The Beach Trail is one of the most highly trafficked at the Torrey Pines State Reserve. At 3/4-mile long, the trail itself doesn't offer much in terms of scenery. However, it ends with a narrow entry into the Torrey Pines State beach. The trail starts at the restrooms near the Visitor's Center and winds down over uneven ground to the beach below. In the winter, the trail can be more difficult to climb when winds blow sand away, revealing more rocks and cobbles to traverse. Pack a light lunch and beach towel, and wear your swimsuit beneath your hiking shorts in case you want a refreshing dip in the water before climbing back up.
Broken Hill Trail
At 1.3 miles long, the Broken Hill walking trail is the longest trail in the Torrey Pines State Natural Reserve. This trail offers access to the beach via the north fork, which gives hikers a 1.2 mile trek to the beach below. Those wishing to view the ocean from above and the broken hill that gave the trail its name can take the south fork for a moderate 1.3-mile climb. The Broken Hill Trail connects with two additional trails in the Reserve: Razor Point Trail and Beach Trail. If you walk all three, they offer a challenging 3-mile loop.
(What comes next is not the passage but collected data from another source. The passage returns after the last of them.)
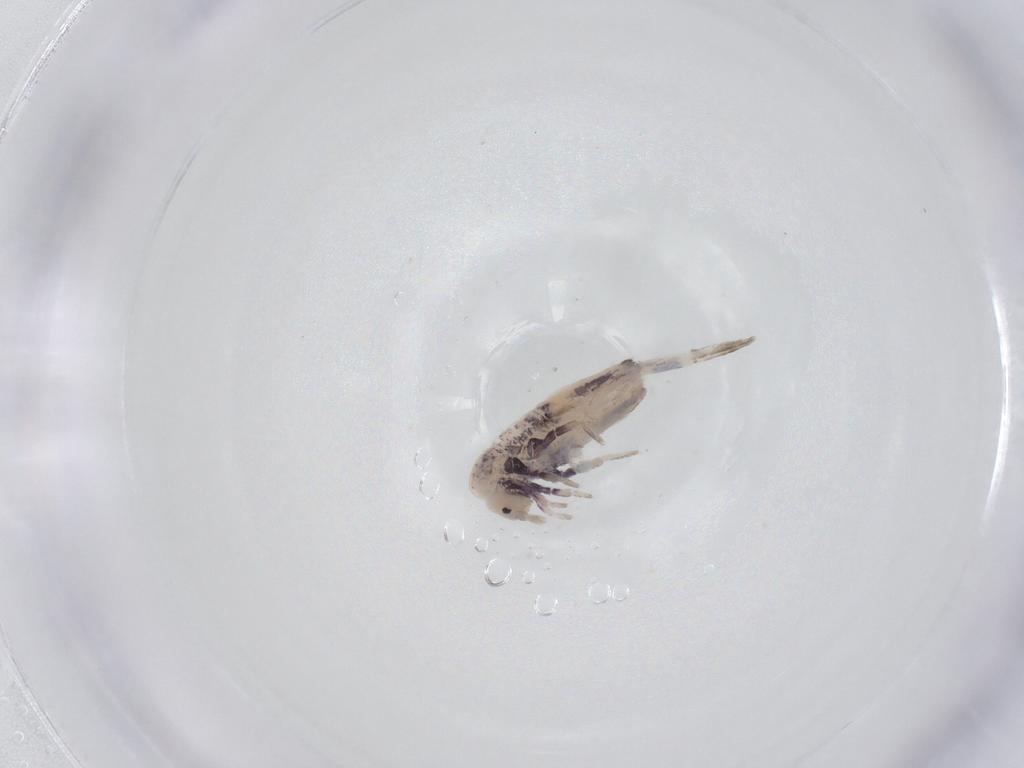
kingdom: Animalia
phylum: Arthropoda
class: Collembola
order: Entomobryomorpha
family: Entomobryidae
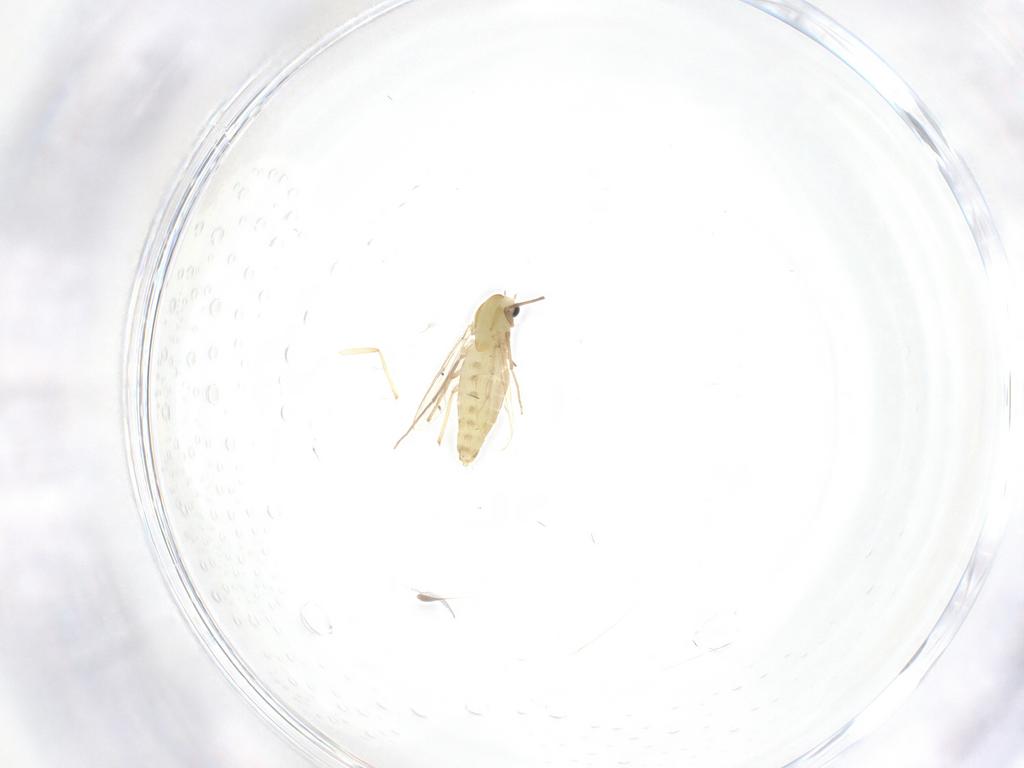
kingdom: Animalia
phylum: Arthropoda
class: Insecta
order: Diptera
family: Chironomidae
The Discovery Trail is only 1/2-mile long and is flat enough to accommodate wheelchair access. Guests of all ability levels can enjoy this easy trail which takes about 30 minutes to explore. The trail begins at the Visitor's Center and makes a loop along the top of the reserve. Ocean views and glimpses of the natural brush in the area as well as birds and squirrels dot the trail. Bathrooms and benches line the trail as well.